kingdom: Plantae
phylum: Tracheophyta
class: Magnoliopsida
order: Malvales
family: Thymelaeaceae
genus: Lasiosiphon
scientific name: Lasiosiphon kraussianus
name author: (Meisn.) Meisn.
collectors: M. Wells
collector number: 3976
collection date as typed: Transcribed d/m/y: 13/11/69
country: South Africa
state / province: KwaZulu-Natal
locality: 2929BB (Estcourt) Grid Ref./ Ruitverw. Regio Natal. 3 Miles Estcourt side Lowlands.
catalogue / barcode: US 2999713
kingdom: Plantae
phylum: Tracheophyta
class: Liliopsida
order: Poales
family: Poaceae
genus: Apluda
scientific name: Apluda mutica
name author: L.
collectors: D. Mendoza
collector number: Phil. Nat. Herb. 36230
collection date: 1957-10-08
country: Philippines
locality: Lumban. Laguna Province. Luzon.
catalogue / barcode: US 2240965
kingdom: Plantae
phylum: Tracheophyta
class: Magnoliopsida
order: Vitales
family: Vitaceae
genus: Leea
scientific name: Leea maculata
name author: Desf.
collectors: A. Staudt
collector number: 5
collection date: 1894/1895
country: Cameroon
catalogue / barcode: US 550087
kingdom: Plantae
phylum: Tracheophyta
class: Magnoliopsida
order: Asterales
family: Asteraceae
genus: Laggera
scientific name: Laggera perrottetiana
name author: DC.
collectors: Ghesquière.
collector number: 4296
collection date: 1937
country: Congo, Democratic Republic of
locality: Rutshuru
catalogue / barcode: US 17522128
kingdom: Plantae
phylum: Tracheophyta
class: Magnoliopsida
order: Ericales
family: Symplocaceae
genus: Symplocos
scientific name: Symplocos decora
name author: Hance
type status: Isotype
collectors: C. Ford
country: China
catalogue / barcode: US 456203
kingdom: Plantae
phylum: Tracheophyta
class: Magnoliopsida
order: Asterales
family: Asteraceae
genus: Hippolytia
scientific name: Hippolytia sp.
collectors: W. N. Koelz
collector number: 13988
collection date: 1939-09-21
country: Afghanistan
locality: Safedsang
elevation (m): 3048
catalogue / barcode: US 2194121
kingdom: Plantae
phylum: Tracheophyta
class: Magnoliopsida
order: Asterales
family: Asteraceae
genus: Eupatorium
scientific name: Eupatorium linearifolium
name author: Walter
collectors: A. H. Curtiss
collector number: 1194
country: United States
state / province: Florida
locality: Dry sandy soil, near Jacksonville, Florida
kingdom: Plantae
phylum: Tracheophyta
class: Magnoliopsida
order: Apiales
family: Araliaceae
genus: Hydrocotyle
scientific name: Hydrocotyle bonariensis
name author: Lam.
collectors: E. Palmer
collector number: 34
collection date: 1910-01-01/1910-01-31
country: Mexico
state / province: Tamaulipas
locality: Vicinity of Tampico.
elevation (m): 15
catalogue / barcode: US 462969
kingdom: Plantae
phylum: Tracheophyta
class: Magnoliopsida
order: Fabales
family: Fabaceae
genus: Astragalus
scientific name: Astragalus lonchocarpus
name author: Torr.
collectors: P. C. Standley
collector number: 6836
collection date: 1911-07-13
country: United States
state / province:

########

● **YOUR INSTRUCTIONS**:
Could you rewrite the lines of the items from the line with "locality: 2929BB (Estcourt)" to the line with "country: Philippines", substituting "division" for "phylum" and leaving everything else unchanged? Give only those lines.

● **COMPLETE OUTPUT**:
locality: 2929BB (Estcourt) Grid Ref./ Ruitverw. Regio Natal. 3 Miles Estcourt side Lowlands.
catalogue / barcode: US 2999713
kingdom: Plantae
division: Tracheophyta
class: Liliopsida
order: Poales
family: Poaceae
genus: Apluda
scientific name: Apluda mutica
name author: L.
collectors: D. Mendoza
collector number: Phil. Nat. Herb. 36230
collection date: 1957-10-08
country: Philippines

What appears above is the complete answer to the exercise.